# how to replace front door window



## deweylovem (Sep 28, 2007)

My 10 yr. oval window's design in the front door has started to flake off inside the double glass. I have ordered a new window and would like to know how to replace the old one. I have removed the plugs from the screw holes on the inside. Is there anything to watch out for when changing the window? See attachment.


----------



## Gadsden (Mar 10, 2012)

The last one I changed had a really strong adhesive holding the glass in place.

I would wear gloves, just in case of breakage. Start from the top and gently but firmly pull the glass forward. If someone else can possibly stand by with a hair dryer and razor knife to aid in getting the adhesive loose, that would be a plus.

The most time consuming thing for me was getting the old glue out of the rabbet where the glass fits. You want to make sure you have a clean and flat area to set the new glass. 

My replacement glass came with a peel-off adhesive strip all the way around and installation was easy.


----------



## kendallt (Feb 21, 2007)

As Gadson states, heat will soften the adhesive, in addition to the glove warning, I'd add safety glasses.
Most door windows will be tempered glass so can take a lot of 'abuse' before breaking.
An alternative method that works great when working solo is to use flexible putty knives and a bowl of water with a lot of dish soap in it, or even straight liquid soap. Keep the knives well soaped and gently cut the adhesive. The soap keeps it from sticking back to itself so once you've worked around the full window it will drop right out. (this method works well on most auto windshields as well)

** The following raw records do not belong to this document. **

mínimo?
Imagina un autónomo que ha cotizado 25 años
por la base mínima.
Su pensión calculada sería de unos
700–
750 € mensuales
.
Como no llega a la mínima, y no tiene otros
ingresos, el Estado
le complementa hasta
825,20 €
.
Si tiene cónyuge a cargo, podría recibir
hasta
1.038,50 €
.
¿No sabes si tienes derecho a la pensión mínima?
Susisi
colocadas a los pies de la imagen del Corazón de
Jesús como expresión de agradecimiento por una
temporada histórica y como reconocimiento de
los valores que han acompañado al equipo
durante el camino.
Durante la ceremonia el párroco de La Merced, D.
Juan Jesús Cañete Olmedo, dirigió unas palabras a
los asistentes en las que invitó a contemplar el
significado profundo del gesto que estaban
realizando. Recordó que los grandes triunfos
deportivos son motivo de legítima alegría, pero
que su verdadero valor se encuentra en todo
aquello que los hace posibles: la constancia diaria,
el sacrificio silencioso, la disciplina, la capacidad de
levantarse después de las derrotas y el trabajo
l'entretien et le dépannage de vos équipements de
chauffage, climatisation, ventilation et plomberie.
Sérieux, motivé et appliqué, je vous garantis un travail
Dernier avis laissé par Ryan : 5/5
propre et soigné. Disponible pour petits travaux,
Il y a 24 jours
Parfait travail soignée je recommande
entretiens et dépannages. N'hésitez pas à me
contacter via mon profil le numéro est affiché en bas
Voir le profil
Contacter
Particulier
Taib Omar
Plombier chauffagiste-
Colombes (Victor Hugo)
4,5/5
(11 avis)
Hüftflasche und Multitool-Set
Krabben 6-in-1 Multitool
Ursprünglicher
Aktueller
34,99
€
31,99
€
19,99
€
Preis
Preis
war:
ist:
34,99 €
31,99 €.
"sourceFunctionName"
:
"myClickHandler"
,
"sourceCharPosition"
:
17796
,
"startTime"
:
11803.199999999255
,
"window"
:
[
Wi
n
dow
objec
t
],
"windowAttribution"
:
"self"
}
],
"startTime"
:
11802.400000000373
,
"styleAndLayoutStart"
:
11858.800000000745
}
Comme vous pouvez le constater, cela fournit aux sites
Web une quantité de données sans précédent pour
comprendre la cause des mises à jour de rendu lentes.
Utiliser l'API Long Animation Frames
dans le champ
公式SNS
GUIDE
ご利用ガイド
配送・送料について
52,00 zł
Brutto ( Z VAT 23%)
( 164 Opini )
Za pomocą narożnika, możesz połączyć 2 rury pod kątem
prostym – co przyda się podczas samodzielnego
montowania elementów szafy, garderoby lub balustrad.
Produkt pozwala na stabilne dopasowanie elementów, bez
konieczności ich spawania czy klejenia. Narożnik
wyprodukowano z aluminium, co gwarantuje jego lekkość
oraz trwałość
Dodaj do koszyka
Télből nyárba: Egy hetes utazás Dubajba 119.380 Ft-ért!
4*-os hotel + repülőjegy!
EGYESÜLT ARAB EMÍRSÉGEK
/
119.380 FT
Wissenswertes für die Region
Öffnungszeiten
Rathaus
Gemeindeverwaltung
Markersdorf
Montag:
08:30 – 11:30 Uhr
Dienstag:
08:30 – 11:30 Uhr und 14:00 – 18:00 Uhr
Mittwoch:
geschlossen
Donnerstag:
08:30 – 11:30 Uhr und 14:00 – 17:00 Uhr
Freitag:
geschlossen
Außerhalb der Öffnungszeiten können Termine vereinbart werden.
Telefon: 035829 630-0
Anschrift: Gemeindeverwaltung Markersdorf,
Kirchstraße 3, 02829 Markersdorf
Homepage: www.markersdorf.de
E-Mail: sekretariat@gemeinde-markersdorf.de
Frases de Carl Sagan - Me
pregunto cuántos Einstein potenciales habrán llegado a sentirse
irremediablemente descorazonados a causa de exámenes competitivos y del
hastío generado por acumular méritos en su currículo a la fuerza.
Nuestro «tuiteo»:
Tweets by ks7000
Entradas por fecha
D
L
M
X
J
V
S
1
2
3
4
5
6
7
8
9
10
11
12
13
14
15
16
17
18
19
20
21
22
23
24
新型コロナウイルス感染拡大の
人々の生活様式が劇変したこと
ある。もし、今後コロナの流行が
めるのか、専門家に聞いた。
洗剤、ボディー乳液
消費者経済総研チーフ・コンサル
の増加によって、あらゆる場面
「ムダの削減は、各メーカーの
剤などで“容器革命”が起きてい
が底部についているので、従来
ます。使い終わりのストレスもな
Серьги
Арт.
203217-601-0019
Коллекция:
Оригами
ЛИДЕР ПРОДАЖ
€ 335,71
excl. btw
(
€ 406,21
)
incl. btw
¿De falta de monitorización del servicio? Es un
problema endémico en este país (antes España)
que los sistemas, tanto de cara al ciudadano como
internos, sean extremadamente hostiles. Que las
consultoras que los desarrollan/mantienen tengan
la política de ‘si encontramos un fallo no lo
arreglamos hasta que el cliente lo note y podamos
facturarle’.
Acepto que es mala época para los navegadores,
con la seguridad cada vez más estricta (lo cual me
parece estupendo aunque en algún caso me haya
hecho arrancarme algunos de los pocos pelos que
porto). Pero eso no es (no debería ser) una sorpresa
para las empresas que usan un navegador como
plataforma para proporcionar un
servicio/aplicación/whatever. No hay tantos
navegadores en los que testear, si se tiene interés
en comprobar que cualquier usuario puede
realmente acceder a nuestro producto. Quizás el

Double check the decorative frame so you know which way the glass goes in. Some have the frame removable from both sides and the adhesive is along the edge, others have the glass mounted to the frame and it will push out as a unit. some only have one removable side and the glass sits on a ledge in the door itself.


----------



## Vegassparky (Nov 24, 2013)

Heavy fishing line also works well to cut the adhesive. Once you get a piece in place, a back and forth sawing motion can quickly rip around the perimeter of the glass.


----------



## deweylovem (Sep 28, 2007)

Thanks for all the good advice. I will pick up my window today or tomorrow and will paint the trim before installing it.


----------



## deweylovem (Sep 28, 2007)

I picked up the window and when I got it home I found the insert was an inch too wide. Will have to reorder!


----------